Stored data entries:
** start **

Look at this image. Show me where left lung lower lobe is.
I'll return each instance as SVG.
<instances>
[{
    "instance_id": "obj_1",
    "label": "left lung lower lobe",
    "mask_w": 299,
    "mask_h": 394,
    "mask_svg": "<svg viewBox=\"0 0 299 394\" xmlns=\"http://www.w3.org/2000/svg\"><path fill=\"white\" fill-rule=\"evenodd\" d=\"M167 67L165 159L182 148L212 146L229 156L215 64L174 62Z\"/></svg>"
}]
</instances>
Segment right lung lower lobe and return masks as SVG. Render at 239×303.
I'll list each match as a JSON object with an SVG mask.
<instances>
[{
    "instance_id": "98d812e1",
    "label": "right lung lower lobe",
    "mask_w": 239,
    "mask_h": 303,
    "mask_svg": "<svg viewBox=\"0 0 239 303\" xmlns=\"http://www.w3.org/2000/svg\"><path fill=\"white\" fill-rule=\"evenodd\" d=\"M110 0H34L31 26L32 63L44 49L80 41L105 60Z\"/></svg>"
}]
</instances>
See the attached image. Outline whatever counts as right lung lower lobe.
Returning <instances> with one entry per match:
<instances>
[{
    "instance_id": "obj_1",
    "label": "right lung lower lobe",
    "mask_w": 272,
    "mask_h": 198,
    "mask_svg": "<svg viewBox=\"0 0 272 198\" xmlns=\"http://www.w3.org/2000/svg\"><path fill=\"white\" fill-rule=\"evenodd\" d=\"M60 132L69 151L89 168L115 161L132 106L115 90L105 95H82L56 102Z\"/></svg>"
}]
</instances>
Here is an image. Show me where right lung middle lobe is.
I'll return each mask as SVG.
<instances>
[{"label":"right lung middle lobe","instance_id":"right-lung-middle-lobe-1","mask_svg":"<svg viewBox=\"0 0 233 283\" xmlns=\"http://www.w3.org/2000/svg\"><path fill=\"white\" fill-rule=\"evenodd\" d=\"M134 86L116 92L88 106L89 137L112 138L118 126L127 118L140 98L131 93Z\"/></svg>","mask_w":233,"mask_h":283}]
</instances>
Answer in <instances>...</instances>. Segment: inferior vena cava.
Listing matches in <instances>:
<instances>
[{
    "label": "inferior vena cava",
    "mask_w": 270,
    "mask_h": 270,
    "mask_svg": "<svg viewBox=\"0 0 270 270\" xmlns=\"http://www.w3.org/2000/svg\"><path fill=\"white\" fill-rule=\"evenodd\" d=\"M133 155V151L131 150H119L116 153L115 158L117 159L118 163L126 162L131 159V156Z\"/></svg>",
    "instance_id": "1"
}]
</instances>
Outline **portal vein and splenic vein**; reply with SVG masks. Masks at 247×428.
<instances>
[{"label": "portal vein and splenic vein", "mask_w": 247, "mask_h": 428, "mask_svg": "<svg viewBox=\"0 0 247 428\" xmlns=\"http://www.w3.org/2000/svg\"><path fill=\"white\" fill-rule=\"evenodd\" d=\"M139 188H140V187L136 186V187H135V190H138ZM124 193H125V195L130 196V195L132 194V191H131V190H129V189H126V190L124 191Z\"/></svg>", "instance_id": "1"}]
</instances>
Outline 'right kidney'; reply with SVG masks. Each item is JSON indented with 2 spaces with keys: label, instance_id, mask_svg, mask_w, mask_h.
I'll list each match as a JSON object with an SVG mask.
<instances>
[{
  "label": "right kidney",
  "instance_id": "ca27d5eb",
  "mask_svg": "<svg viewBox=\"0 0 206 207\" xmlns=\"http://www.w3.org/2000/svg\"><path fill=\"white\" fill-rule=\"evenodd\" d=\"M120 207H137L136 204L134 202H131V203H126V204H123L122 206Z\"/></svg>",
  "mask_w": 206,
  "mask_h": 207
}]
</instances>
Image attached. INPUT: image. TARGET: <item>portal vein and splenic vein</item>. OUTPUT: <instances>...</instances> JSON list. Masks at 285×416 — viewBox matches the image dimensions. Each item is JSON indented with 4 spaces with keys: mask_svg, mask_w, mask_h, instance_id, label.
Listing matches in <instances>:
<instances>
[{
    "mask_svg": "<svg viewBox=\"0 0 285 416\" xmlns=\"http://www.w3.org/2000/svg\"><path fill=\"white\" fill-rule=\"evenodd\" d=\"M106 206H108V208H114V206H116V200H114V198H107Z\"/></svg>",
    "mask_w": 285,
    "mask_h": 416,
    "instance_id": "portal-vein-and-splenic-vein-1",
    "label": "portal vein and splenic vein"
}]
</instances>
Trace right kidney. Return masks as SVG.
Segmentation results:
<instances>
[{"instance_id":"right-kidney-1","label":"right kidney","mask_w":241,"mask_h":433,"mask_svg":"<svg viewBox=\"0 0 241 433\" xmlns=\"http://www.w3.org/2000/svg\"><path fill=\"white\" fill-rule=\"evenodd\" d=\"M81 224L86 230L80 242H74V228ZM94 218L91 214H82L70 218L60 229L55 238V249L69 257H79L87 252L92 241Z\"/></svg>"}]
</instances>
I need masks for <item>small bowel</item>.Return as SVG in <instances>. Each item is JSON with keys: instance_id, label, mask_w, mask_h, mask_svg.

** end **

▶ [Set exercise]
Copy out all of the items above word for word, without changing anything.

▶ [Exercise answer]
Look at this image. Show me where left lung lower lobe is.
I'll return each instance as SVG.
<instances>
[{
    "instance_id": "obj_1",
    "label": "left lung lower lobe",
    "mask_w": 299,
    "mask_h": 394,
    "mask_svg": "<svg viewBox=\"0 0 299 394\" xmlns=\"http://www.w3.org/2000/svg\"><path fill=\"white\" fill-rule=\"evenodd\" d=\"M167 67L165 159L182 148L212 146L229 156L215 64L174 62Z\"/></svg>"
}]
</instances>
Segment right lung lower lobe and return masks as SVG. Render at 239×303.
I'll list each match as a JSON object with an SVG mask.
<instances>
[{
    "instance_id": "98d812e1",
    "label": "right lung lower lobe",
    "mask_w": 239,
    "mask_h": 303,
    "mask_svg": "<svg viewBox=\"0 0 239 303\" xmlns=\"http://www.w3.org/2000/svg\"><path fill=\"white\" fill-rule=\"evenodd\" d=\"M110 0H34L31 26L32 63L44 49L80 41L105 60Z\"/></svg>"
}]
</instances>
See the attached image. Outline whatever counts as right lung lower lobe.
Returning <instances> with one entry per match:
<instances>
[{
    "instance_id": "obj_1",
    "label": "right lung lower lobe",
    "mask_w": 272,
    "mask_h": 198,
    "mask_svg": "<svg viewBox=\"0 0 272 198\" xmlns=\"http://www.w3.org/2000/svg\"><path fill=\"white\" fill-rule=\"evenodd\" d=\"M60 132L69 151L89 168L115 161L132 106L115 90L105 95H82L56 102Z\"/></svg>"
}]
</instances>
Here is an image. Show me where right lung middle lobe is.
I'll return each mask as SVG.
<instances>
[{"label":"right lung middle lobe","instance_id":"right-lung-middle-lobe-1","mask_svg":"<svg viewBox=\"0 0 233 283\" xmlns=\"http://www.w3.org/2000/svg\"><path fill=\"white\" fill-rule=\"evenodd\" d=\"M134 86L116 92L88 106L89 137L112 138L118 126L127 118L140 98L131 93Z\"/></svg>","mask_w":233,"mask_h":283}]
</instances>
Answer in <instances>...</instances>. Segment: inferior vena cava.
Listing matches in <instances>:
<instances>
[{
    "label": "inferior vena cava",
    "mask_w": 270,
    "mask_h": 270,
    "mask_svg": "<svg viewBox=\"0 0 270 270\" xmlns=\"http://www.w3.org/2000/svg\"><path fill=\"white\" fill-rule=\"evenodd\" d=\"M133 155V151L131 150H119L116 153L115 158L117 159L118 163L126 162L131 159V156Z\"/></svg>",
    "instance_id": "1"
}]
</instances>
Outline **portal vein and splenic vein**; reply with SVG masks. Masks at 247×428.
<instances>
[{"label": "portal vein and splenic vein", "mask_w": 247, "mask_h": 428, "mask_svg": "<svg viewBox=\"0 0 247 428\" xmlns=\"http://www.w3.org/2000/svg\"><path fill=\"white\" fill-rule=\"evenodd\" d=\"M139 188H140V187L136 186V187H135V190H138ZM124 193H125V195L130 196V195L132 194V191H131V190H129V189H126V190L124 191Z\"/></svg>", "instance_id": "1"}]
</instances>
Outline 'right kidney'; reply with SVG masks. Each item is JSON indented with 2 spaces with keys: label, instance_id, mask_svg, mask_w, mask_h.
I'll list each match as a JSON object with an SVG mask.
<instances>
[{
  "label": "right kidney",
  "instance_id": "ca27d5eb",
  "mask_svg": "<svg viewBox=\"0 0 206 207\" xmlns=\"http://www.w3.org/2000/svg\"><path fill=\"white\" fill-rule=\"evenodd\" d=\"M120 207H137L136 204L134 202H131V203H126V204H123L122 206Z\"/></svg>",
  "mask_w": 206,
  "mask_h": 207
}]
</instances>
Image attached. INPUT: image. TARGET: <item>portal vein and splenic vein</item>. OUTPUT: <instances>...</instances> JSON list. Masks at 285×416 — viewBox matches the image dimensions. Each item is JSON indented with 4 spaces with keys: mask_svg, mask_w, mask_h, instance_id, label.
Listing matches in <instances>:
<instances>
[{
    "mask_svg": "<svg viewBox=\"0 0 285 416\" xmlns=\"http://www.w3.org/2000/svg\"><path fill=\"white\" fill-rule=\"evenodd\" d=\"M106 206H108V208H114V206H116V200H114V198H107Z\"/></svg>",
    "mask_w": 285,
    "mask_h": 416,
    "instance_id": "portal-vein-and-splenic-vein-1",
    "label": "portal vein and splenic vein"
}]
</instances>
Trace right kidney. Return masks as SVG.
Segmentation results:
<instances>
[{"instance_id":"right-kidney-1","label":"right kidney","mask_w":241,"mask_h":433,"mask_svg":"<svg viewBox=\"0 0 241 433\" xmlns=\"http://www.w3.org/2000/svg\"><path fill=\"white\" fill-rule=\"evenodd\" d=\"M81 224L86 230L80 242H74V228ZM94 218L91 214H82L70 218L60 229L55 238V249L69 257H79L87 252L92 241Z\"/></svg>"}]
</instances>
I need masks for <item>small bowel</item>.Return as SVG in <instances>. Each item is JSON with keys: instance_id, label, mask_w, mask_h, mask_svg.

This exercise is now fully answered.